"In the Unlikely Event of ?"

Surviving a water landing could come down to having a plan.

With the coming long holiday weekend, and summer flying in general, it's a safe bet that the amount of over-water flying increases manifold. The risk of a water landing is remote, but engines do fail. So it's worth investing the thought ahead of time to scope out what you'd do … IF. And don't discount the possibility of a water landing if you live far from one of the coasts, or if you make it a practice never to venture offshore. A lake or river might be the only visible flat spot -- especially at night -- should the engine suddenly suffer from terminal silence.

For me, the enduring takeaway from a water-survival exercise a few years ago was the simple part. Assume that when the banging and thrashing stops, you will be really, really scared, cold and wet; and you will not be able to see. If the airplane is right side up, it will be a total coincidence. Even then, you will likely not be able to tell which way is up.

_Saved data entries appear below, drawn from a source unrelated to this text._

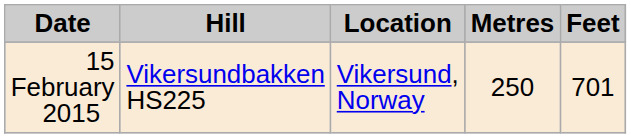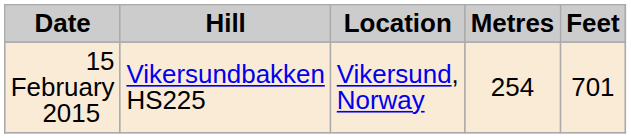15 February 2015 | Metres: 250 -> 254
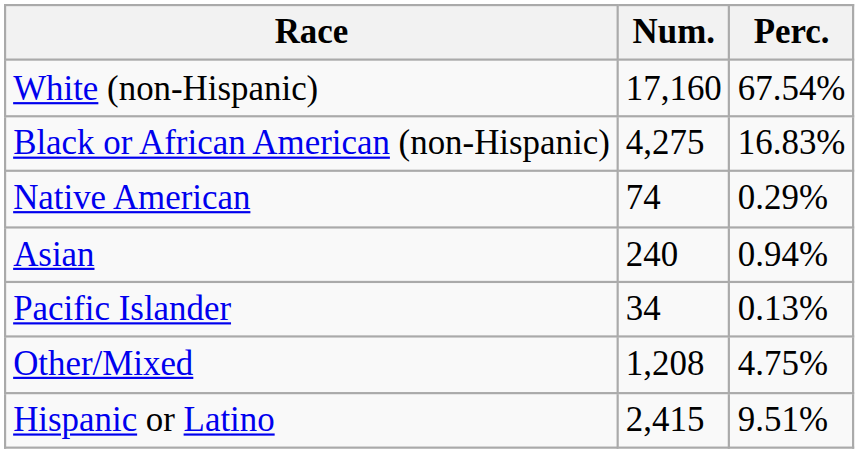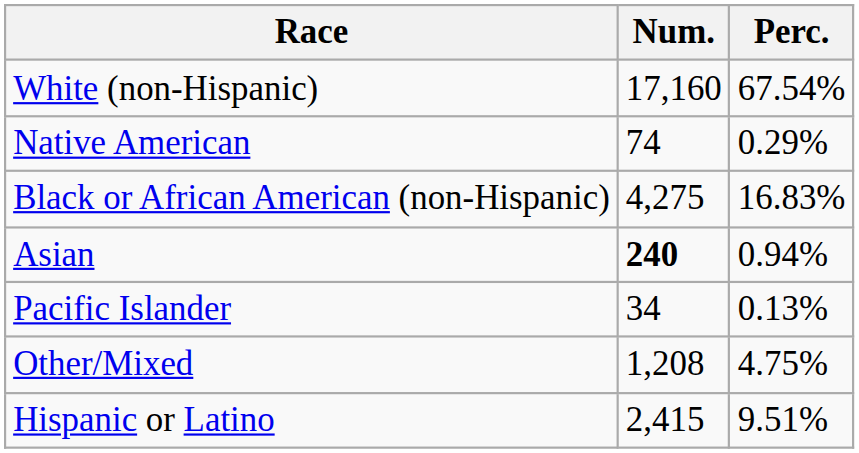rows swapped: Black or African American (non-Hispanic) <-> Native American
Asian | Num.: normal -> bold
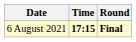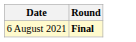- column: Time | 17:15
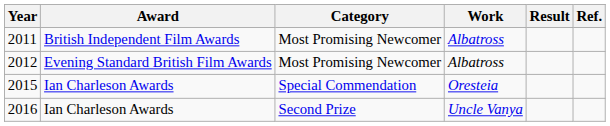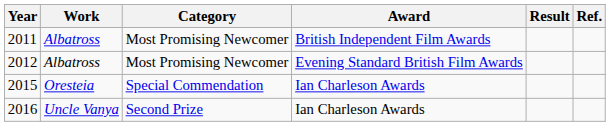columns swapped: Award <-> Work
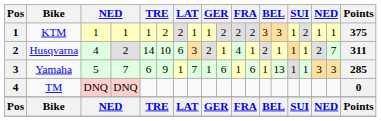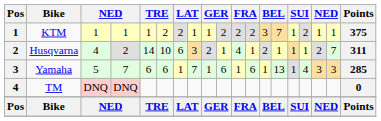KTM | column 14: 3 -> 7
Yamaha | column 6: 9 -> 6
Yamaha | column 16: 1 -> 4
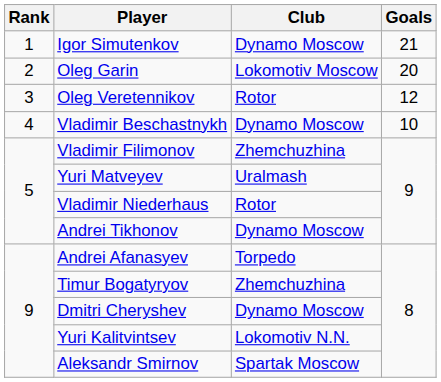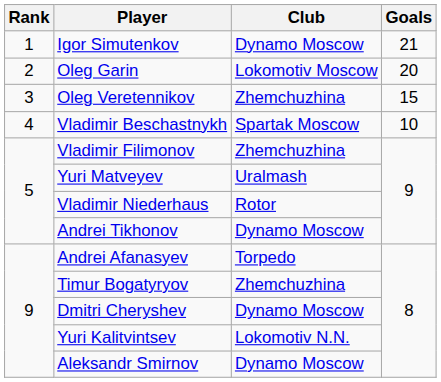Oleg Veretennikov | Club: Rotor -> Zhemchuzhina
Oleg Veretennikov | Goals: 12 -> 15
Vladimir Beschastnykh | Club: Dynamo Moscow -> Spartak Moscow
Aleksandr Smirnov | Club: Spartak Moscow -> Dynamo Moscow
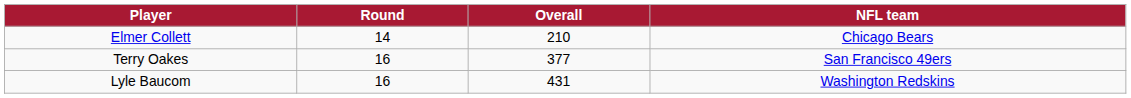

So, leave all seat belts on until the airplane has come to a stop, even if it starts to fill with water. Once the motion has stopped, with your belt still on, reach over and open the door, which you should be able to do without looking. You might have to wait until the cabin fills with water. Don't let that panic you, even if the airplane is sinking and it's getting dark outside. Just wait until the last second and take a deep breath. Then get a good grip on some predesignated close-by handhold and "walk" your way to the exit, being sure to keep your feet planted on the floor, one step at a time. Plan ahead exactly where you will place your hands and your feet as you make your way to the exit. This can be a real challenge in a neutral buoyancy environment, so you need to make it a conscious effort. Never try to swim your way to the door; tell your passengers the same thing. If the nose is down, you'll end up in the back seat. If the tail is pointing down, you'll end up stuck under the panel. You have to hang onto something and hoof it, even if it's upside down.

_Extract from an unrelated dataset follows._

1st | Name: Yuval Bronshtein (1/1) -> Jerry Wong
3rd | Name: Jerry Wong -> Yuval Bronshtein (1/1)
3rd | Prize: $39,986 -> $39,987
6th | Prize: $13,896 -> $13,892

Of course, there are volumes I've left untouched -- how to pick a landing spot; how best to get your passengers out (first, make sure you won't be trapped, or you might not be able to help them); what you should have packed for flotation; how to fight off hypothermia -- or a shark. Most of that has been written about elsewhere. But I had never heard the hand-over-hand, step-over-step advice before taking the course. And if that's all you remember from this, it's the start of a fighting chance.